Kemp confirmed Sedon's assertion that, throughout the probe, LaClaire had been "responsive to your inquiries."
However, testimony also showed that LaClaire -- perhaps believing she had been terminated by Thompson House -- later sought unemployment benefits.
There was some uncertainty during Friday's testimony about the extent of the Thompson House investigation. Levine asked whether Kemp had looked for "intentional misconduct" rather than unintentional medical errors, and she said she had not.
But Sedon noted that there had been rumors about intentional misconduct in the Lowery incident, and Kemp acknowledged that she had been aware of and considered those.
Such ambiguity often has surfaced during eight days of testimony in the LaClaire case. Another example was the testimony of John Lowery IV, Nita Lowery's grandson.
When prosecutors initially called Lowery to the stand Thursday afternoon, he testified about his military service and his devotion to his grandmother.
But as cross-examination of Lowery continued Friday morning, Sedon continued to explore the conduct of his then-girlfriend, Lynn Corson.
Sedon has sought to establish that Corson, who died in Burlington in December 2010, was suspected of drug addiction and thefts from the Lowery family -- including a theft of jewelry from Nita Lowery's room at Thompson House.
But John Lowery IV wasn't buying it.
"My grandmother hated all of my girlfriends," he said.
The questions of who had access to Nita Lowery's room, computer and credit card all are important in the LaClaire case. But John Lowery IV's testimony on Friday showed that there were plenty of opportunities for others to gain that access, at least in some instances.
Lowery said Thompson House visitors could "more or less" enter and leave unrestricted by visiting schedules.
Asked about that, Rank said he could not comment on this case but said that, in general, it is "Thompson House policy to lock the doors on the night shift."
John Lowery IV, who has acknowledged visiting pornographic websites on his grandmother's computer, also testified Friday that "every one of my friends" used Nita Lowery's computer periodically.

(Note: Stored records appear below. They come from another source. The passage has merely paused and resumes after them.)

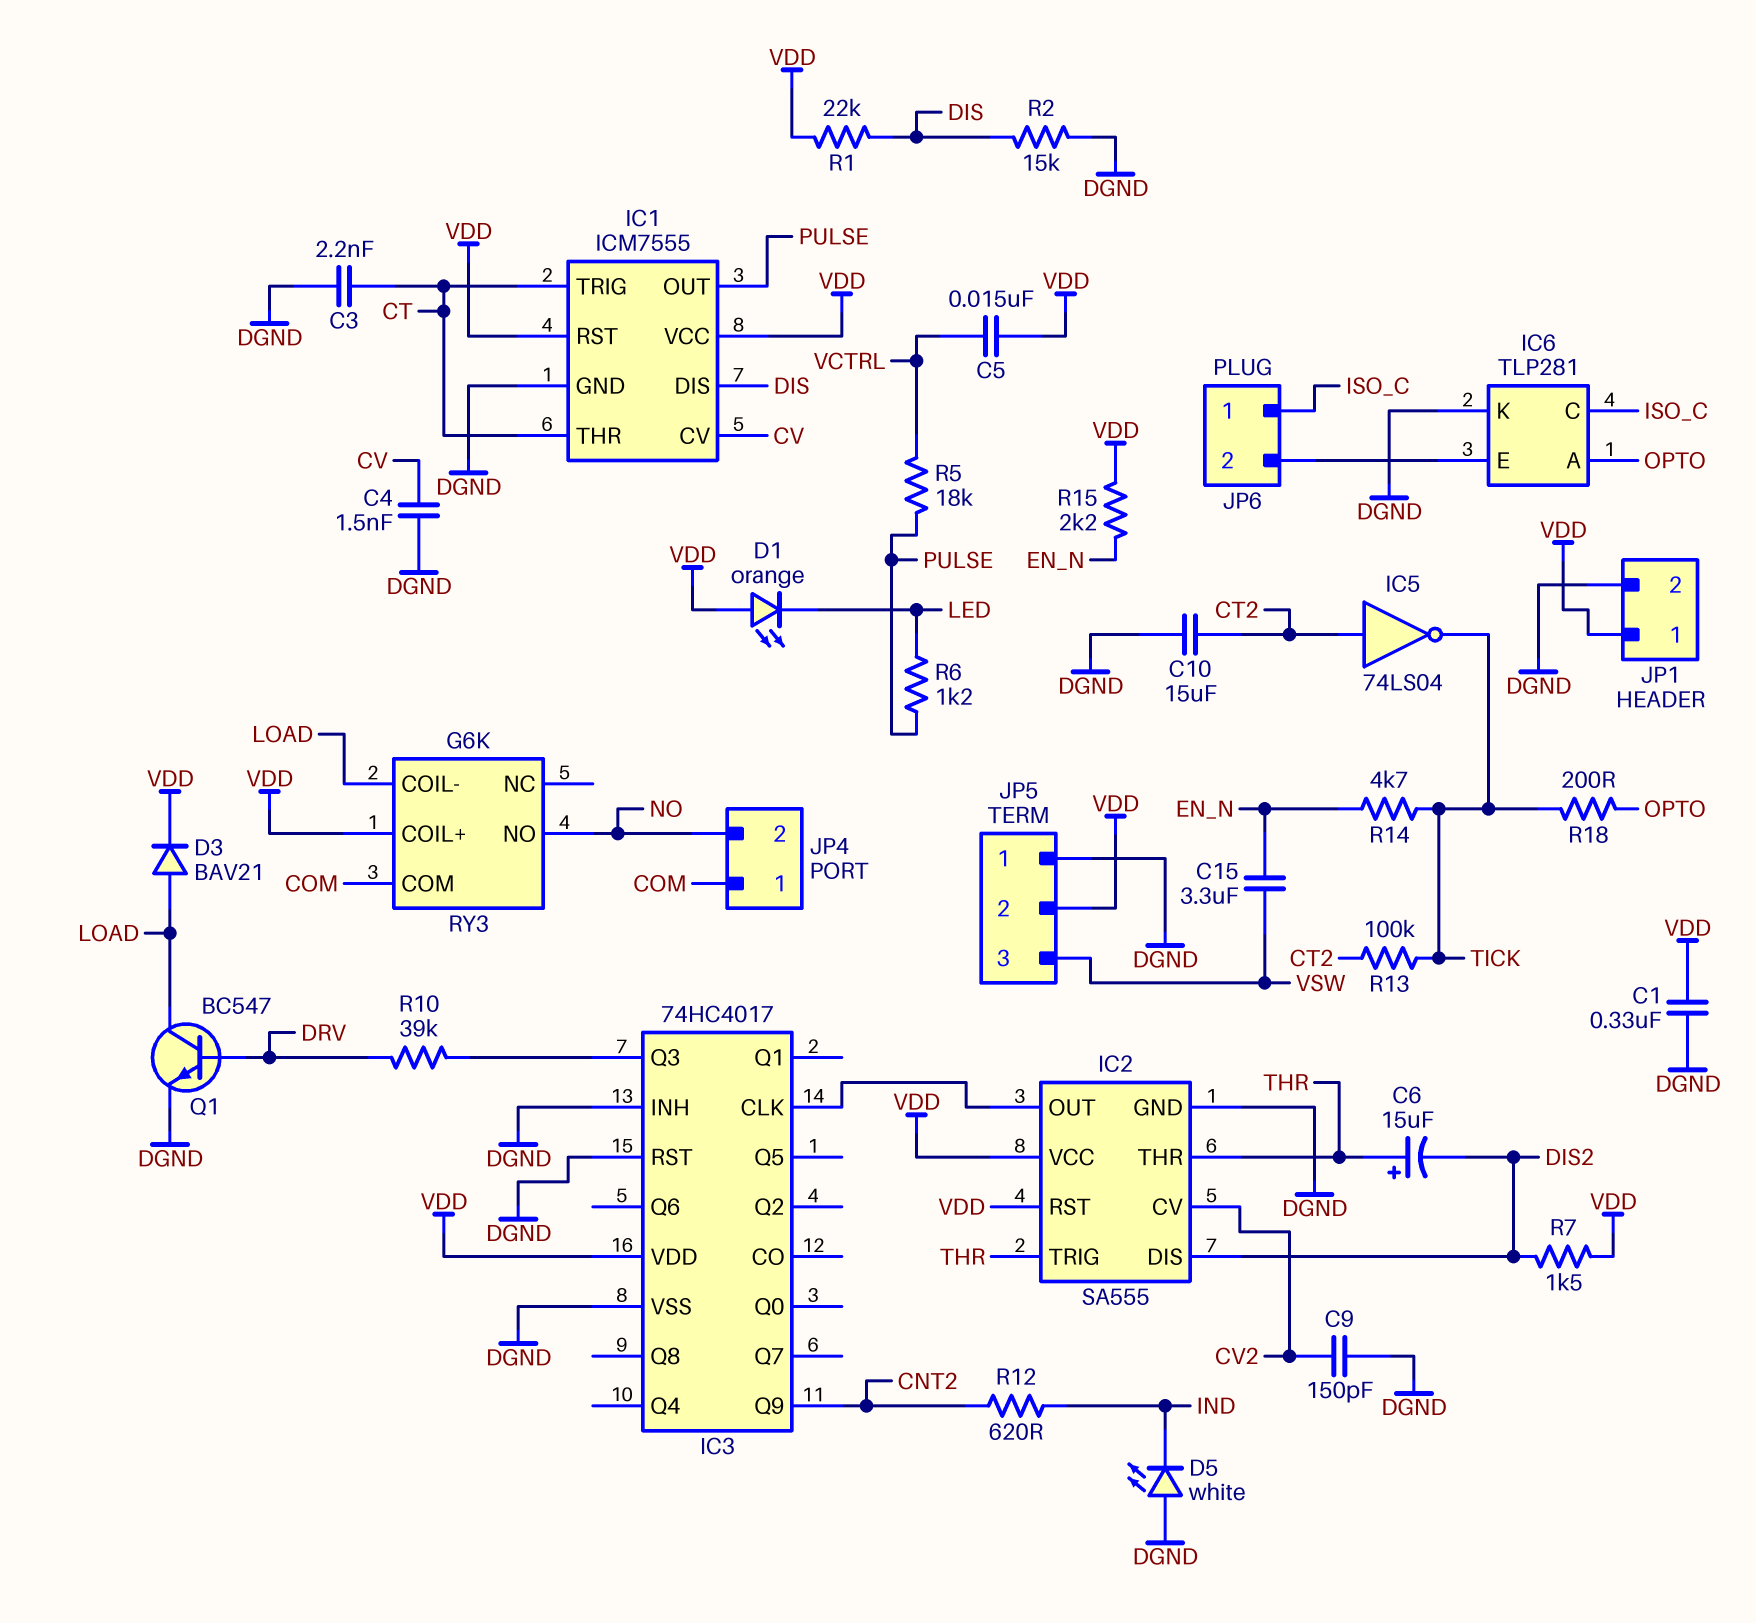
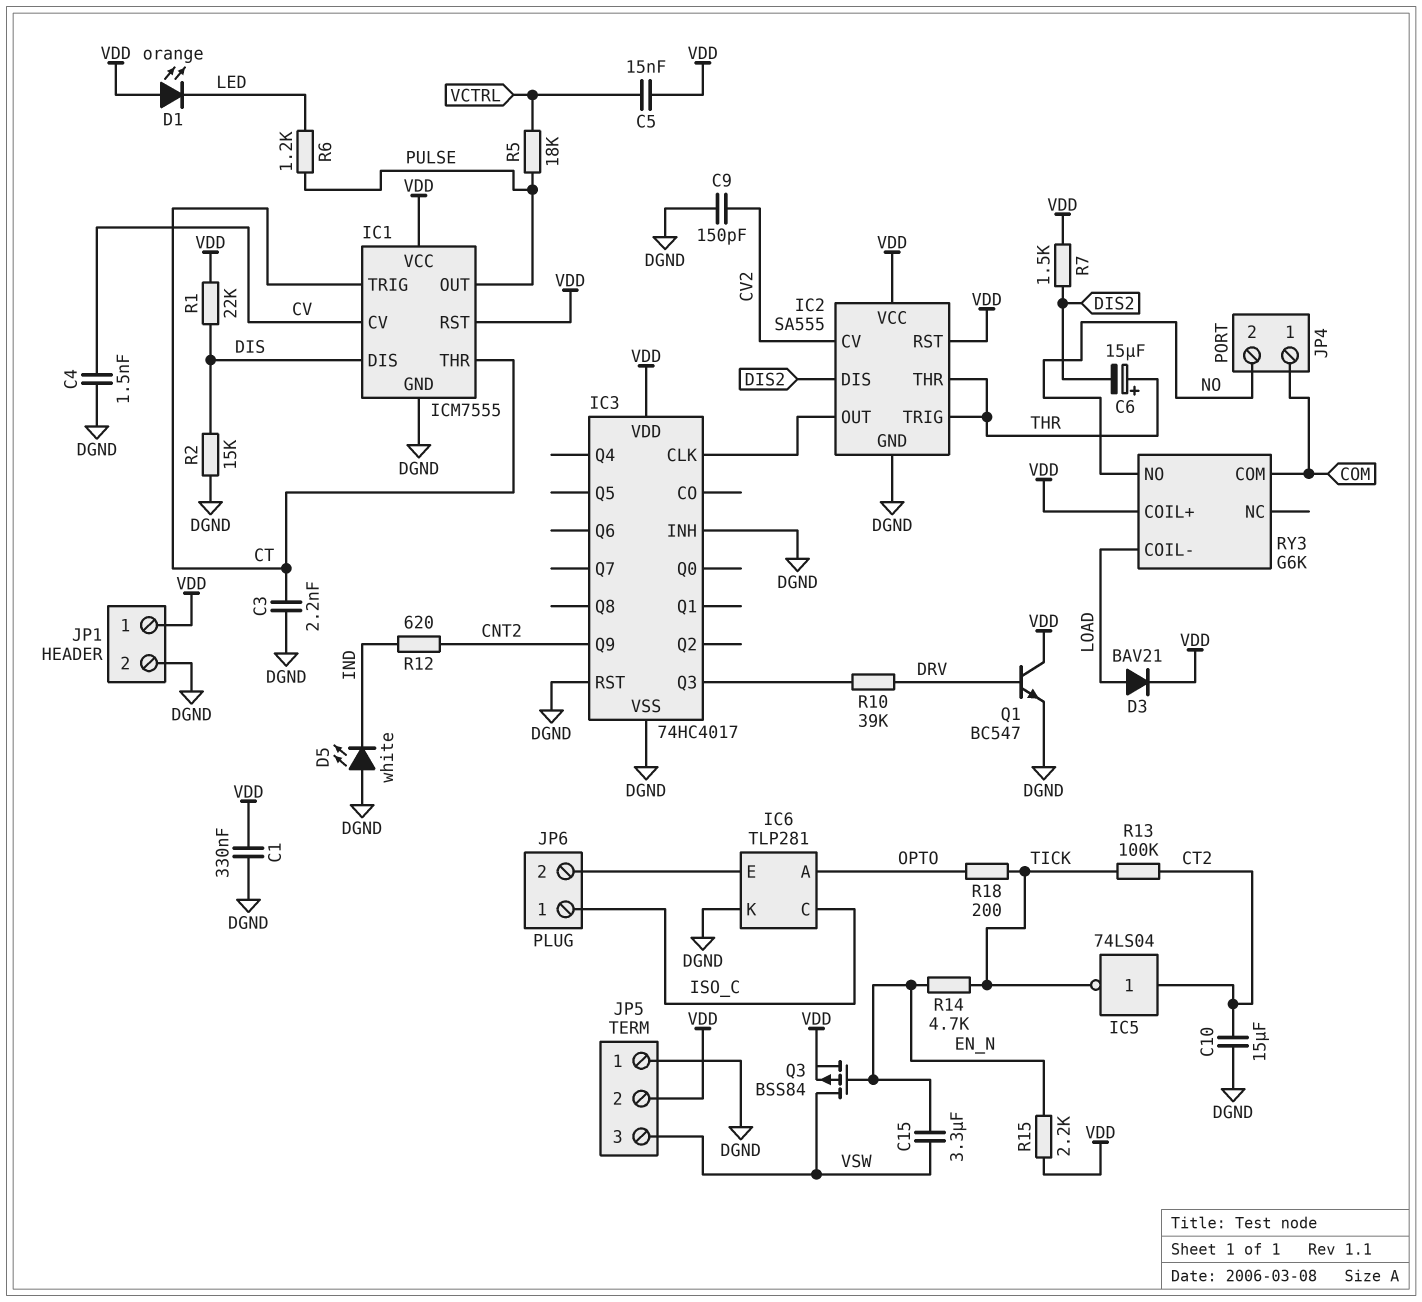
Q1: NPN BC547 (B DRV, C LOAD, E DGND) -> NPN BC547 (B DRV, C VDD, E DGND)
Q3: none -> PMOS BSS84 (G EN_N, D VSW, S VDD)

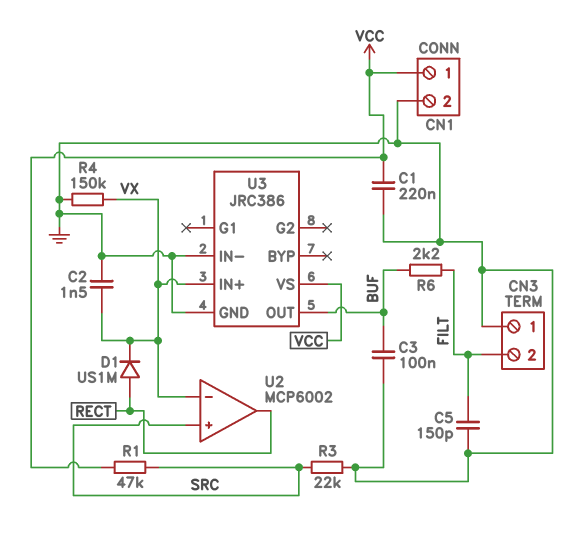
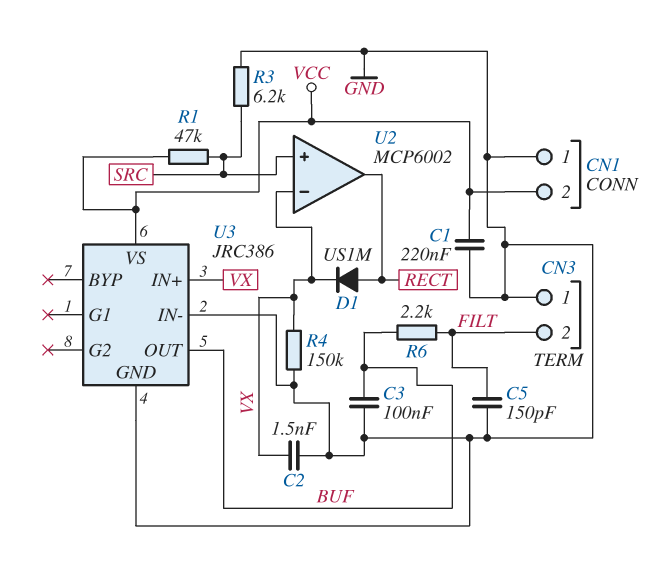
CN1 pin 1: VCC -> GND
CN1 pin 2: GND -> VCC
R3: 22k (GND, SRC) -> 6.2k (GND, SRC)

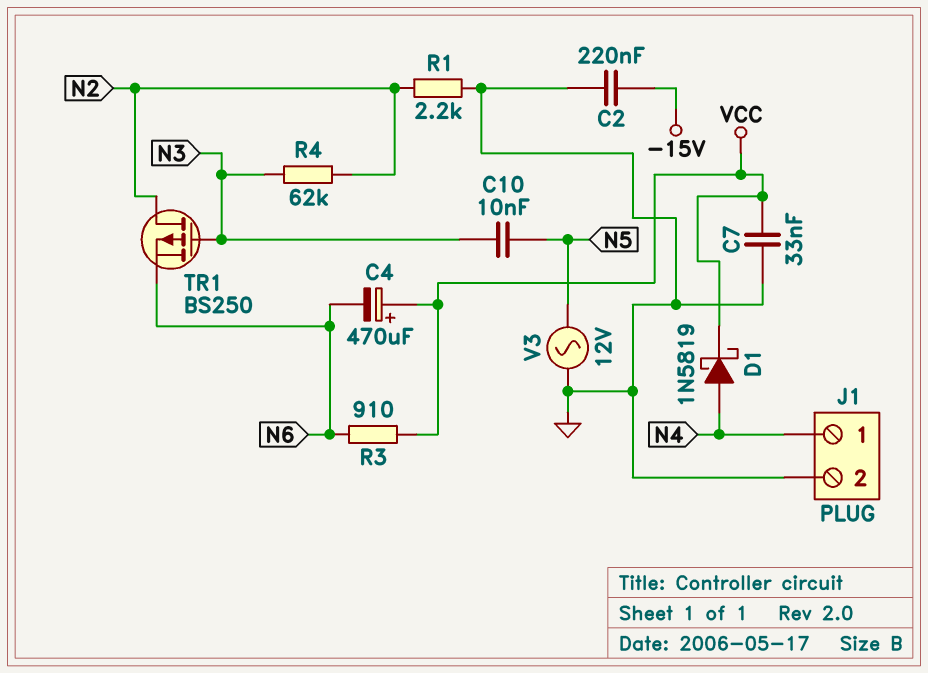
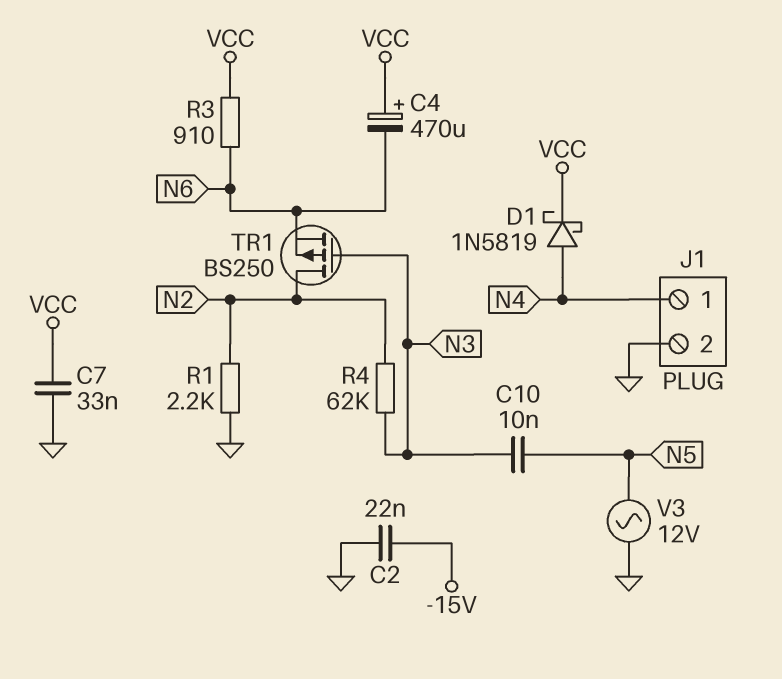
C2: 220nF (-15V, GND) -> 22nF (-15V, GND)

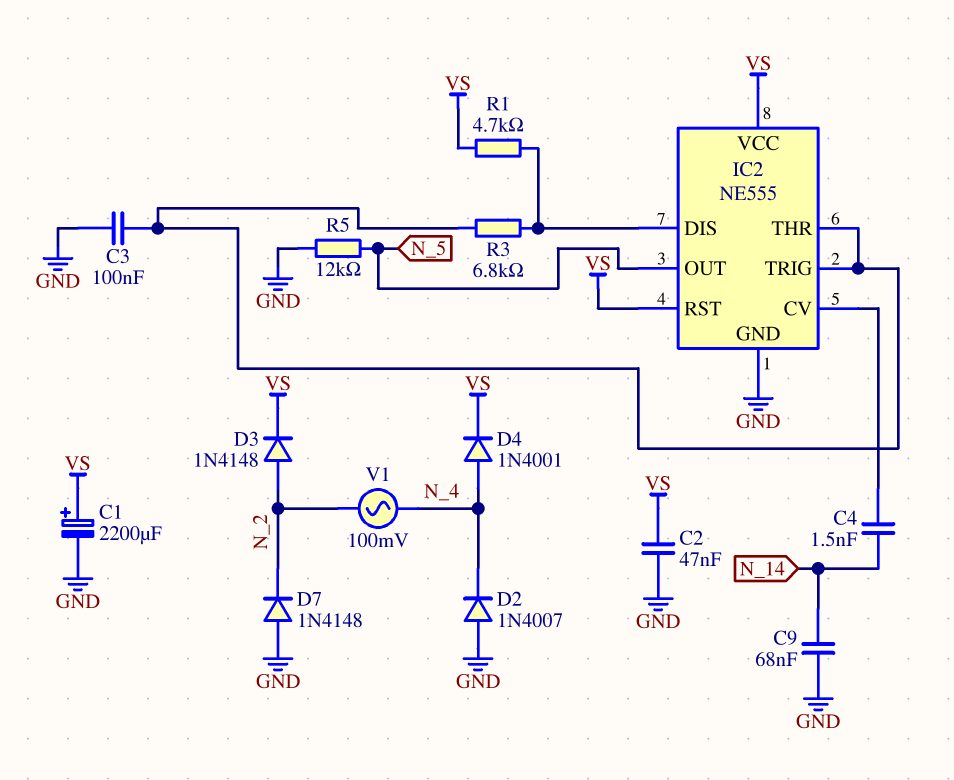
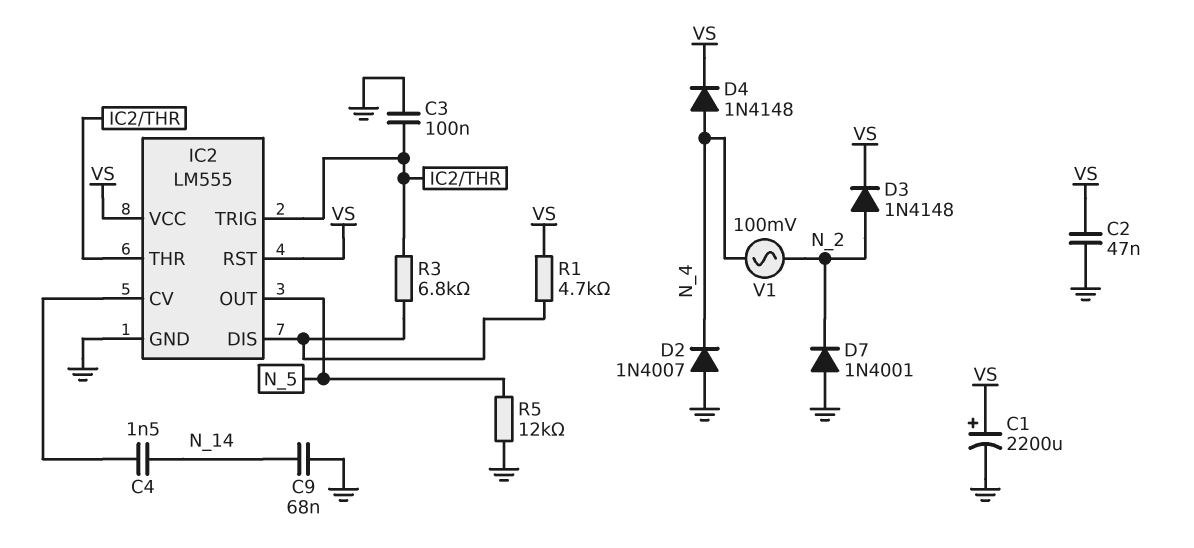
D4: diode 1N4001 (A N_4, K VS) -> diode 1N4148 (A N_4, K VS)
D7: diode 1N4148 (A GND, K N_2) -> diode 1N4001 (A GND, K N_2)
IC2: NE555 -> LM555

Furthermore, when pressed by Sedon, Lowery said he could not be 100-percent sure that his grandmother had maintained possession of her credit card after a shopping trip the day before she fell ill.
Asked whether he specifically recalled seeing the card and whether Nita Lowery could have dropped it, a frustrated John Lowery IV testified that "anything could have happened. A tornado could have taken it."
"I am 99-percent sure she had it," he quickly added.